Banco Central reduz Selic para 14,25% e faz terceiro corte seguido nos juros
O Banco Central anunciou nesta quarta-feira a redução da taxa Selic de 14,50% para 14,25% ao ano. A decisão foi tomada durante a reunião do Comitê de Política Monetária (Copom) e representa o terceiro corte consecutivo de 0,25 ponto percentual. A medida faz parte da estratégia da autoridade monetária para conduzir a inflação em direção à meta estabelecida, ao mesmo tempo em que busca reduzir oscilações na atividade econômica.
Copom confirma terceiro corte consecutivo da Selic
A taxa básica de juros da economia brasileira passou de 14,50% para 14,25% ao ano. A redução de 0,25 ponto percentual foi definida pelo Copom, órgão responsável pelas decisões sobre a política monetária do país.
Este é o terceiro corte consecutivo realizado pelo Banco Central. Nas reuniões anteriores, realizadas em março e abril, a Selic também foi reduzida em 0,25 ponto percentual.
A taxa Selic é utilizada como referência para empréstimos, financiamentos e investimentos, influenciando diretamente o custo do crédito e o comportamento da economia.
Banco Central explica motivos da redução
Segundo comunicado divulgado após a reunião, o Banco Central avaliou que os cenários atuais indicam condições para uma redução gradual dos juros.
De acordo com o Copom, as projeções mostram que a inflação poderá convergir para a meta estabelecida dentro do horizonte considerado pela autoridade monetária.
O comitê informou que trajetórias alternativas da política monetária são compatíveis com a convergência da inflação para a meta no primeiro trimestre de 2028, permitindo uma suavização das variações dos indicadores econômicos.

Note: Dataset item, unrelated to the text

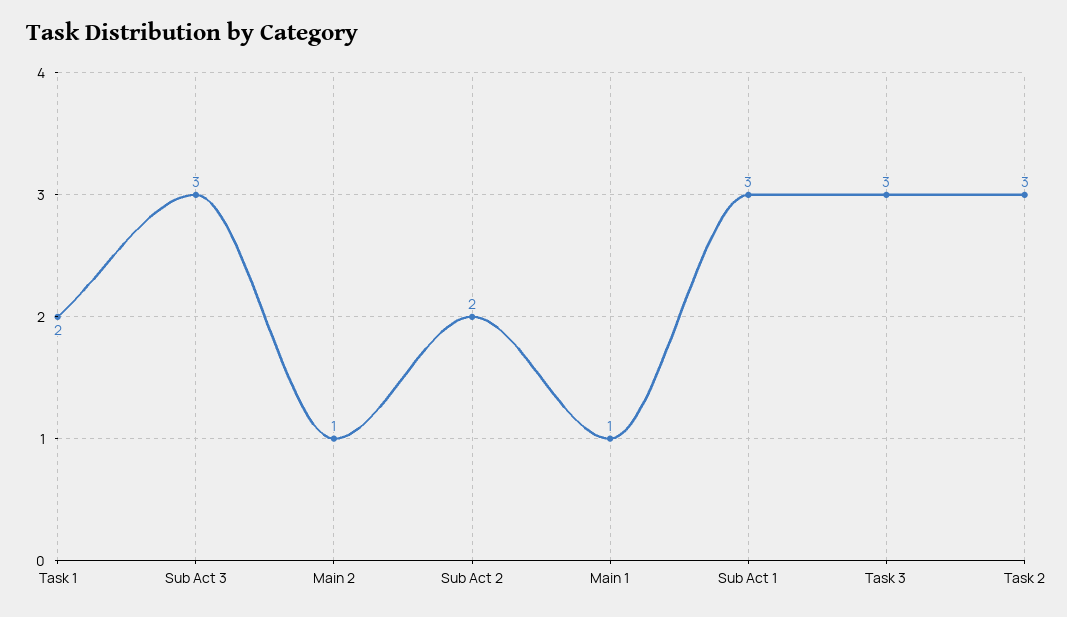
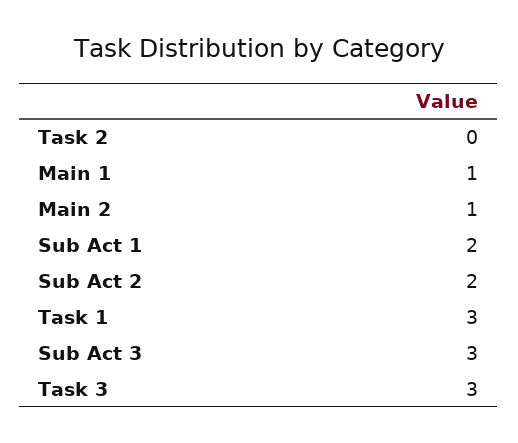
Task 1: 2 -> 3
Sub Act 1: 3 -> 2
Task 2: 3 -> 0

Autoridade monetária mantém cautela
Apesar da nova redução da Selic, o Banco Central não indicou novos cortes nas próximas reuniões.

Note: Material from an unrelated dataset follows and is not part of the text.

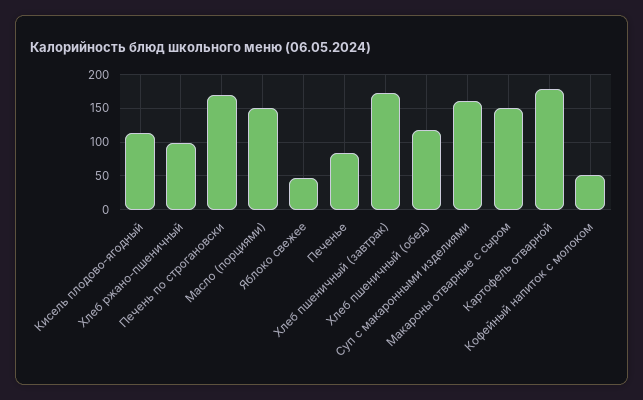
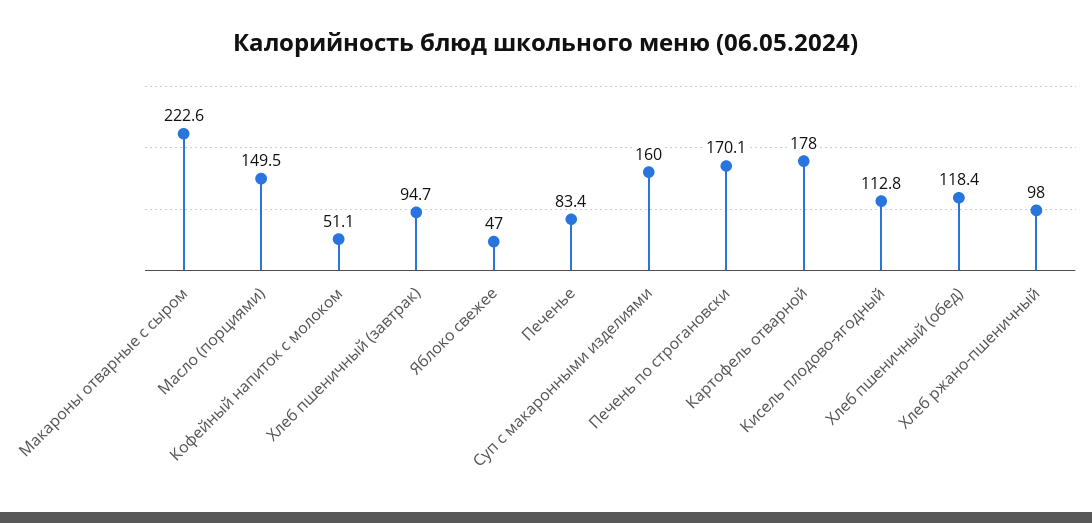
Хлеб пшеничный (завтрак): 170 -> 94.7
Макароны отварные с сыром: 150 -> 222.6

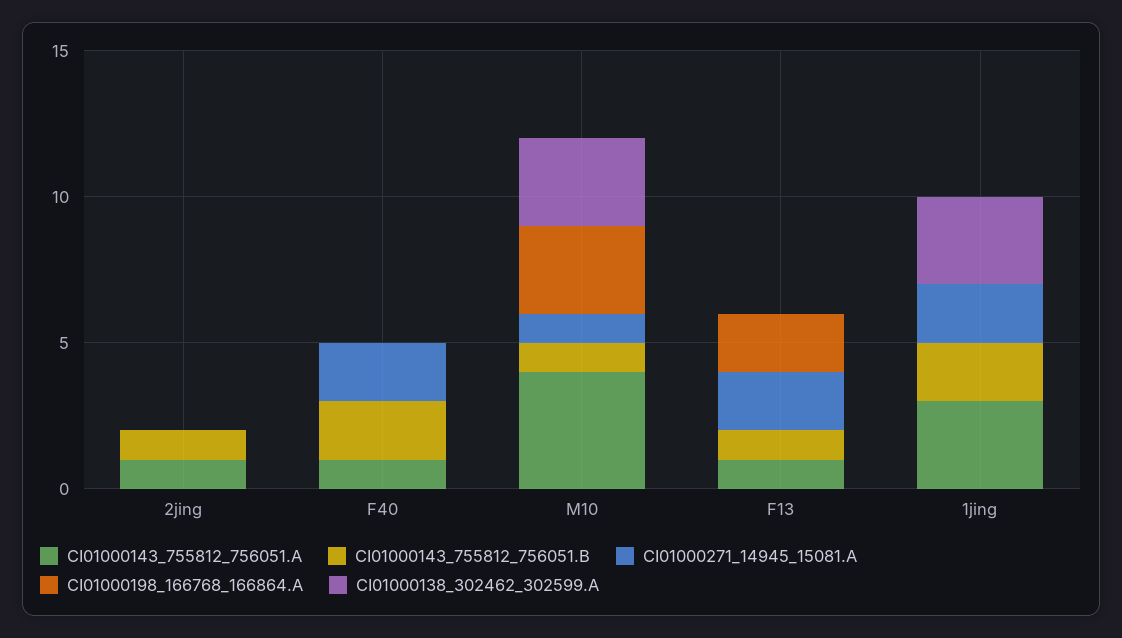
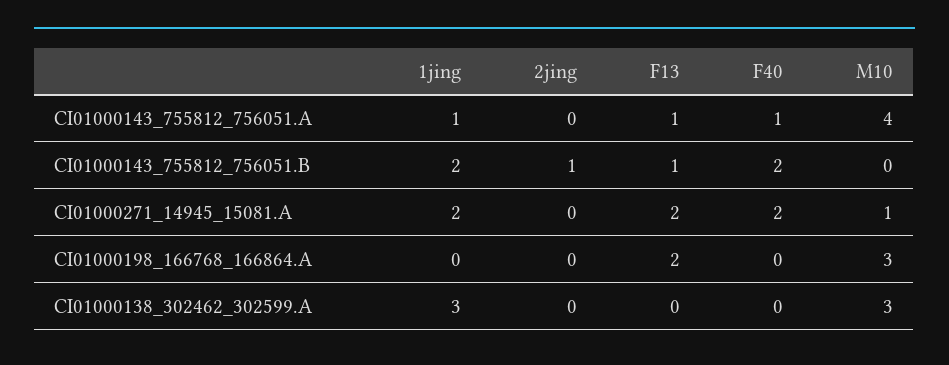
CI01000143_755812_756051.A, 2jing: 1 -> 0
CI01000143_755812_756051.B, M10: 1 -> 0
CI01000143_755812_756051.A, 1jing: 3 -> 1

No comunicado, o Copom destacou que o cenário econômico ainda apresenta elevado grau de incerteza, exigindo serenidade e cautela na condução da política monetária.
O órgão reforçou que continuará monitorando os indicadores econômicos para garantir a estabilidade dos preços e contribuir para o equilíbrio da atividade econômica e do mercado de trabalho.
Selic deixa maior patamar dos últimos anos
O atual ciclo de redução dos juros ocorre após um período de forte aperto monetário.
Desde setembro de 2024, o Banco Central elevou a Selic sucessivamente como forma de combater a inflação, levando a taxa aos níveis mais altos registrados em quase duas décadas.
Agora, com os cortes consecutivos, a taxa básica começa a se afastar desse patamar elevado.
Inflação segue no radar do Banco Central
Mesmo com a redução dos juros, a inflação continua sendo um dos principais fatores observados pelo Copom.
O Índice Nacional de Preços ao Consumidor Amplo (IPCA), indicador oficial da inflação brasileira, voltou a superar o teto da meta após um período de sete meses abaixo desse limite.
Além disso, as projeções para os próximos anos apontam desafios para o controle dos preços, exigindo acompanhamento constante da autoridade monetária.
Preço do petróleo também influencia cenário
Outro fator monitorado pelo Banco Central é o comportamento dos preços internacionais do petróleo.
Recentemente, o valor do barril apresentou queda após avanços diplomáticos envolvendo Estados Unidos e Irã. No entanto, o Copom destacou que ainda é necessário acompanhar possíveis efeitos secundários dessa movimentação sobre os combustíveis e demais preços da economia brasileira.
O que muda com a Selic em 14,25%
Com a redução da taxa básica de juros, operações de crédito tendem a ficar menos caras ao longo do tempo, embora os efeitos não sejam imediatos.
A Selic também influencia aplicações financeiras, financiamentos imobiliários, empréstimos para empresas e o consumo das famílias, sendo um dos principais instrumentos utilizados pelo Banco Central para controlar a inflação e estimular a atividade econômica.